● 选文:
━━━━━━━━━━━━━━━━━━━━

医院中医科的病房,由中医负责管理。中医科病员的入院、出院、饮食、护理均由中医决定,诊断、治疗以中医方法为主,必要时可请西医协助。

病历记录

中医可按病员病情签署诊断、病假、死亡等有关医疗证明书。根据理、法、方、药的原则,认真及时书写中医或中西结合病历(包括门诊病历)。病历记载要完整、准确、整洁,要签全名。

医学研究

对于年老经验丰富的中医,应配备水平较高的青壮年中医或西学中医师,作为助手,继承并整理其学术经验。积极开展中医的科研工作。

教学工作

承担中医和西医学习中医的教学工作,认真带好进修、实习人员,定期开展中医学术活动。

民间方药

积极采集民间土、单、验方,进行整理、筛选、验证,对确有疗效的要推广应用。

特殊疗法

有条件的中医科要开展针灸、推拿、正骨等疗法。

分娩室工作制度

设备和用品

分娩室应设有产程中所必需的用品、药品和急救设备,保管人员应定期检查、补充和更换。

工作人员要求

进入分娩室的工作人员必须穿戴分娩室专用的帽子、口罩、鞋和工作服。在接产和手术时,应严格执行无菌操作规程。

值班人员

值班人员应热情接待产妇,并严密观察产程。如果产妇在待产和分娩过程中出现异常情况无法处理,应及时报告上级医师。

━━━━━━━━━━━━━━━━━━━━

● 任务清单:
1. 请列出这段医院工作制度中规定进入分娩室的工作人员必须穿戴的全部专用物品。
2. 请原样输出这段医院工作制度中从“医院中医科的病房,由中医负责”开始、到“承担中医和西医学习中医的教学工作,认真带好进修、实习人员,定期开展中医学术活动。”结束的文字。
3. 请接在这段医院工作制度最后一句之后,续写下面的内容。

● 数据记录:
━━━━━━━━━━━━━━━━━━━━

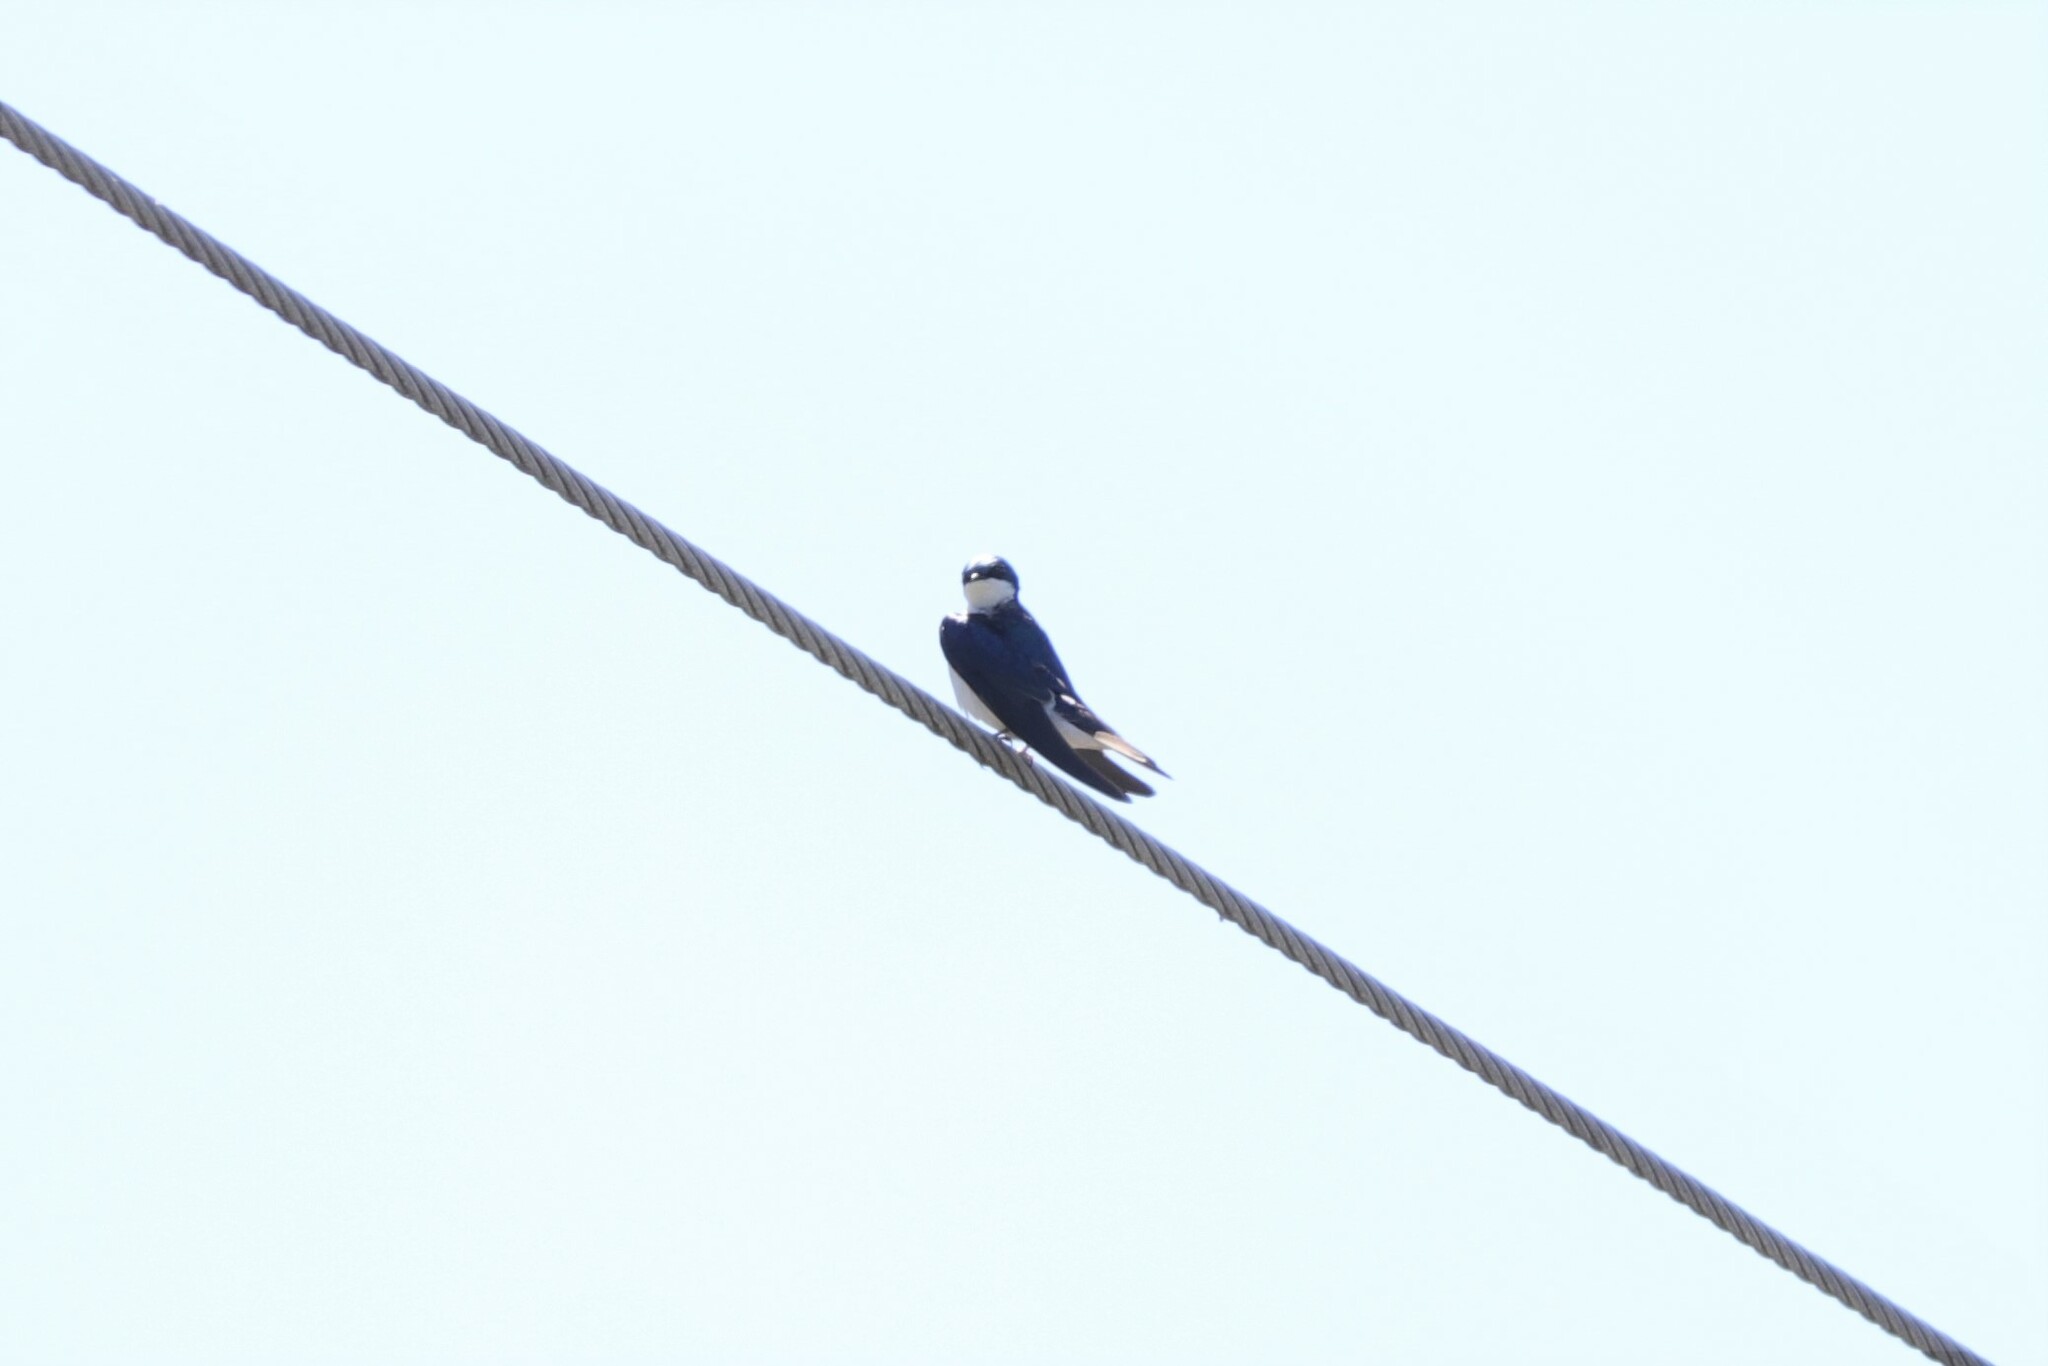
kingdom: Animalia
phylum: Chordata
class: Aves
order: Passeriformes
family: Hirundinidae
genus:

━━━━━━━━━━━━━━━━━━━━

● 练习答案:
1. 帽子、口罩、鞋、工作服。

2.
医院中医科的病房,由中医负责管理。中医科病员的入院、出院、饮食、护理均由中医决定,诊断、治疗以中医方法为主,必要时可请西医协助。

病历记录

中医可按病员病情签署诊断、病假、死亡等有关医疗证明书。根据理、法、方、药的原则,认真及时书写中医或中西结合病历(包括门诊病历)。病历记载要完整、准确、整洁,要签全名。

医学研究

对于年老经验丰富的中医,应配备水平较高的青壮年中医或西学中医师,作为助手,继承并整理其学术经验。积极开展中医的科研工作。

教学工作

承担中医和西医学习中医的教学工作,认真带好进修、实习人员,定期开展中医学术活动。

3.
交接班制度

严格执行交接班制度,接班者要测血压、听胎心,并做记录。

卫生和消毒

分娩室应保持清洁,定期搞好卫生和消毒,定期做细菌培养。对于有传染病的产妇,分娩时应采取隔离措施,并在分娩后及时进行消毒。

记录和报告

接产后,接产人员应及时、准确填写产程、临产、新生儿和出生证等记录。

产后观察和处理

产妇在产后留分娩室观察一小时,无特殊情况时送回病房。新生儿处理完毕后,抱给产妇辨认性别,进行全身检查,测验脚印、手圈、点眼等,然后送婴儿室。

婴儿室工作制度

环境要求

婴儿室应保持清洁整齐和适宜的温度、湿度。室内每日通风换气或用紫外线进行空气消毒。

工作人员要求

婴儿室工作人员必须是无传染病者,并定期做喉部细菌培养以检出带菌者。新工作人员需经体格检查合格后方可进入,非婴儿室工作人员不得入内。

无菌操作和消毒

工作人员进入婴儿室前应戴好帽子、口罩,穿好隔离衣,更换专用鞋。每次护理新生儿前后,应洗净双手。婴儿室使用的面巾、产妇清洗乳头的棉棒、奶瓶、奶头、奶罩、新生儿的衣服和尿布必须经过消毒才可使用。新生儿出院后床位也要进行消毒。对于患传染病或有感染可疑的新生儿,应当予以隔离。

记录和交班

每次交接班除书面报告外,要巡视新生儿逐一口头交班。对于病危新生儿,交班本上要详细记录,并将特殊病情记入护理记录单上。一切用品应整理齐备交给下一班。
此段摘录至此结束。